Mechanisms of attentional modulation of neural responses in visual cortex of mice

This project was aimed at understanding certain fundamental questions about how information is represented in the brain. In particular, we wanted to study how the visual cortex in mice is activated by specific visual stimuli, and critically, how does that activation change over the course of learning, that is, as the animal learns the relvance of one particular stimulus.

This is a very difficult question to address because it requires measuring the activity of the same population of neurons over many days, as an animal is awake and actively learning new associations. To perform such measurements we needed to first develop the tools for this. The solution was an elaborate one, which involved holding a mouse in place using an implant on its head, while it ran in a virtual-reality environment where it was given the illusion of running through a corridor as it ran on a wheel kept under its feet. We previously had to inject calcium sensitive dye into the brain of the mouse and then implant a small glass window on the brain to allow direct viewing of the brain surface.
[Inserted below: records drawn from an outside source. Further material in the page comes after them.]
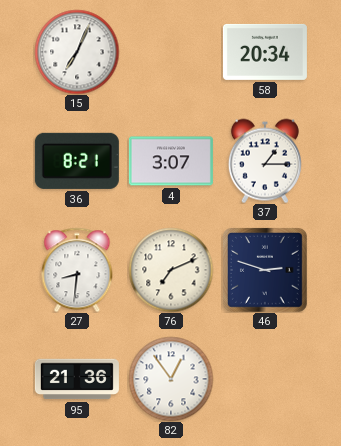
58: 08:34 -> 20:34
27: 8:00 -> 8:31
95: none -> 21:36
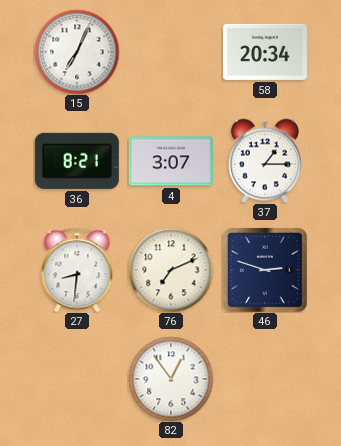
95: 21:36 -> none
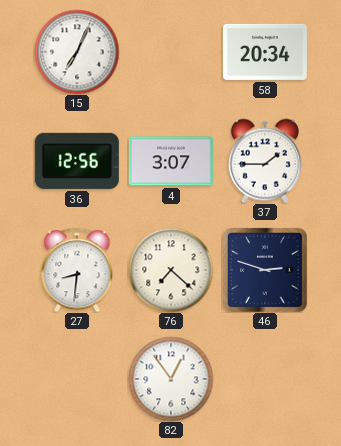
36: 8:21 -> 12:56
37: 1:15 -> 1:45
76: 7:11 -> 7:22
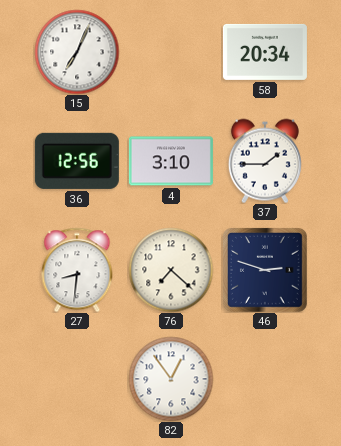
4: 3:07 -> 3:10
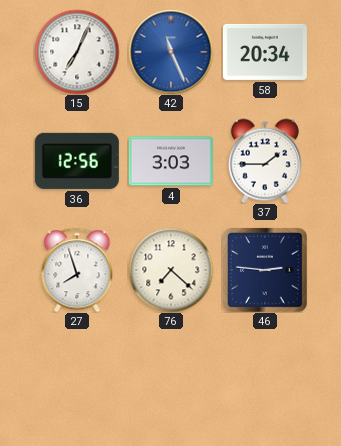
42: none -> 11:26
4: 3:10 -> 3:03
27: 8:31 -> 7:57
46: 2:48 -> 2:46
82: 12:54 -> none
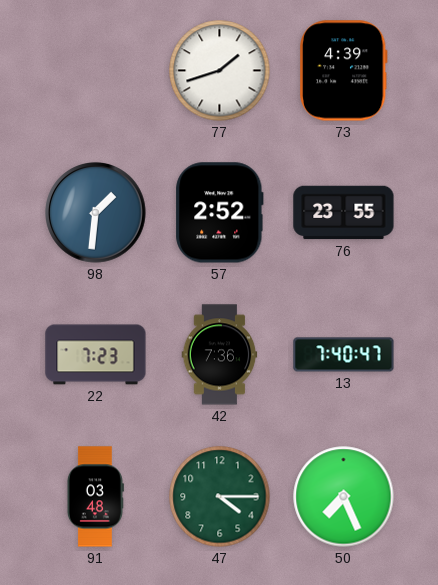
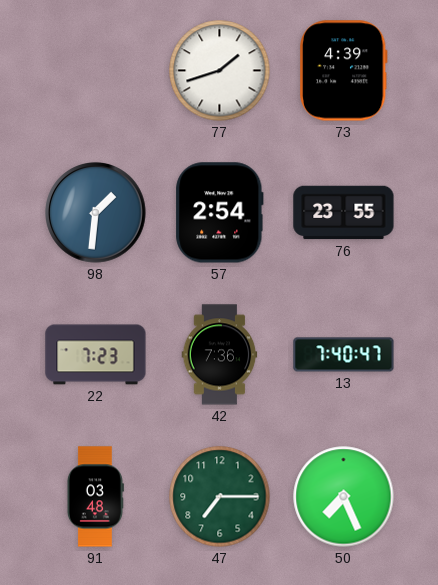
57: 2:52 -> 2:54
47: 4:15 -> 7:15
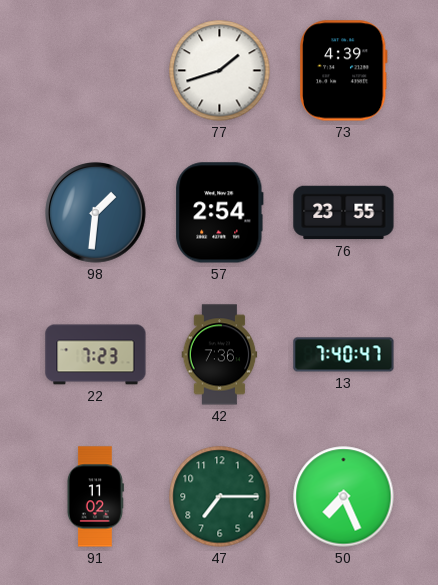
91: 03:48 -> 11:02
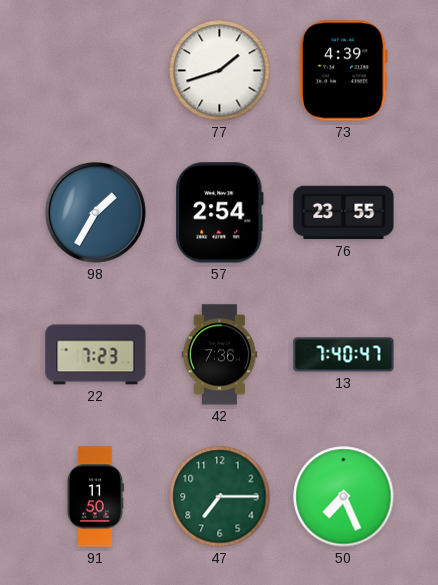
98: 1:31 -> 1:35
91: 11:02 -> 11:50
Then while the mouse was running in the virtual reality, we positioned a laser-scanning microscope on top of the mouse's head, and were able to observe the activity of neurons through the implanted window.
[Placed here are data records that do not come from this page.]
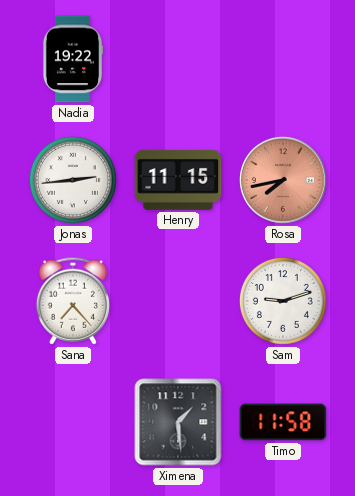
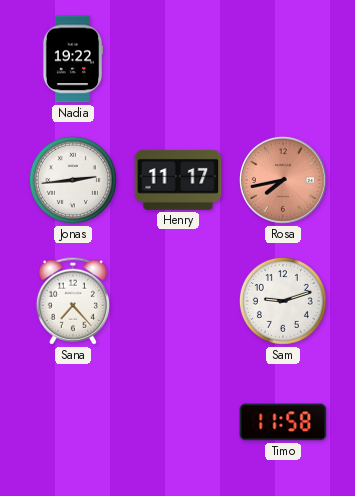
Henry: 11:15 -> 11:17
Ximena: 1:29 -> none
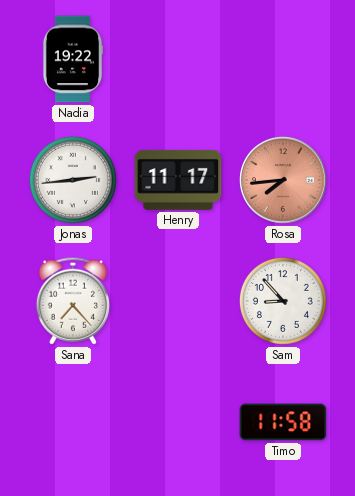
Rosa: 7:43 -> 7:44
Sam: 9:12 -> 8:53
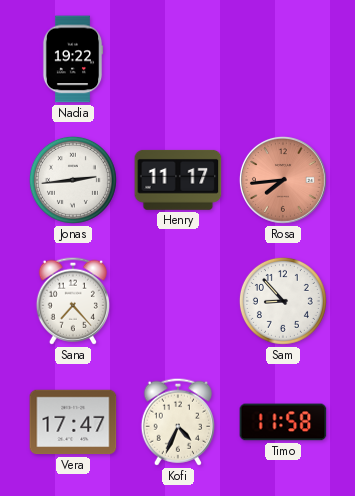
Vera: none -> 17:47
Kofi: none -> 4:34
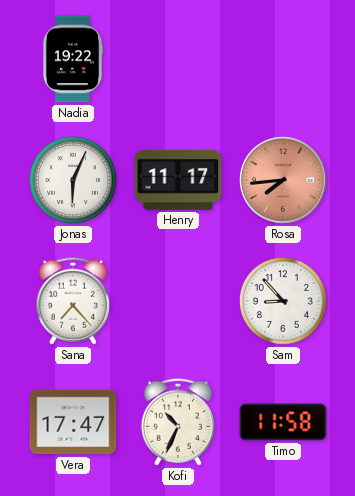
Jonas: 2:44 -> 6:04
Kofi: 4:34 -> 10:34
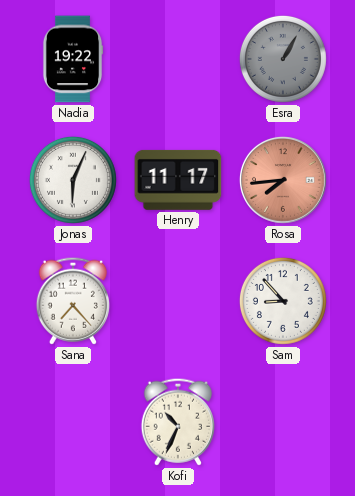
Esra: none -> 1:05
Vera: 17:47 -> none
Timo: 11:58 -> none
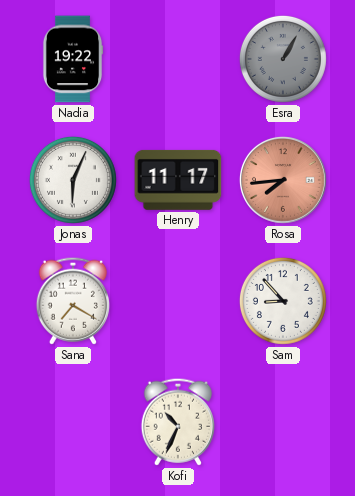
Sana: 7:23 -> 7:20
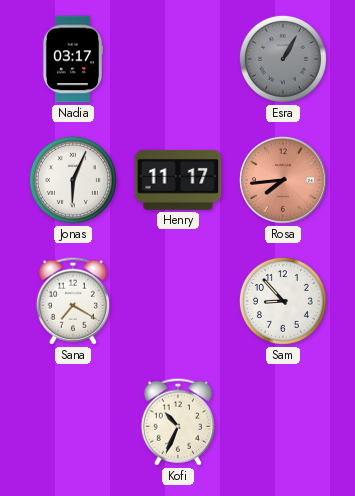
Nadia: 19:22 -> 03:17
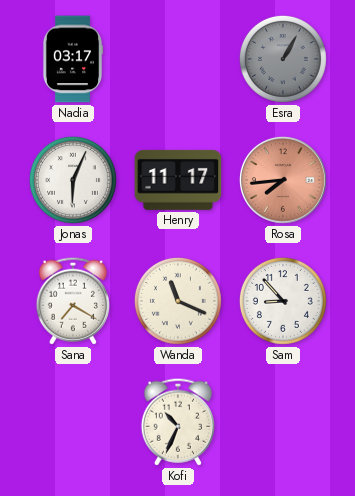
Wanda: none -> 11:19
Once we developed the ability to record from the same population of neurons over multiple days, we developed a simple behavioural task in which the mouse learns to associate one stimulus with a reward and another with absence of reward, and these stimuli were presented to them in the virtual reality. Mice learnt this task within a week, and as they were learning we recorded the activity of hundreds of neurons simultaneously.

We were able to complete an entire set of experiments and on analysing the data have found some very interesting results. Most strikingly, there is a large increase in the fraction of cells that represent the rewarded stimulus, and the population of neurons encode the information about the stimulus in a way such that as the animal learns the relevance of the stimulus, there a progressive enhancement in the amount of information encoded about the rewarded stimulus.

Figure 3. Neuronal population information about the rewarded stimulus increases as the animal learns the task over a few days

We expect to develop these findings further by studying other ways in which we can modulate the attentional context while presenting the same visual stimulus. For this we have made the mouse learn to switch attention from a visual task to an olfactory task while we imaged its brain. We expect to analyse that data soon. The results of that experiment will be crucial in understanding the nature in which the brain switches attention from one modality to another.

These results and the expected results together throw light on some of the most important questions about how the brain works, such as the neural dynamics underlying memory and attention. This has been possible by bringing together some of the most cutting edge technologies together and will allow us to further our understanding of the nature of brain function and disease.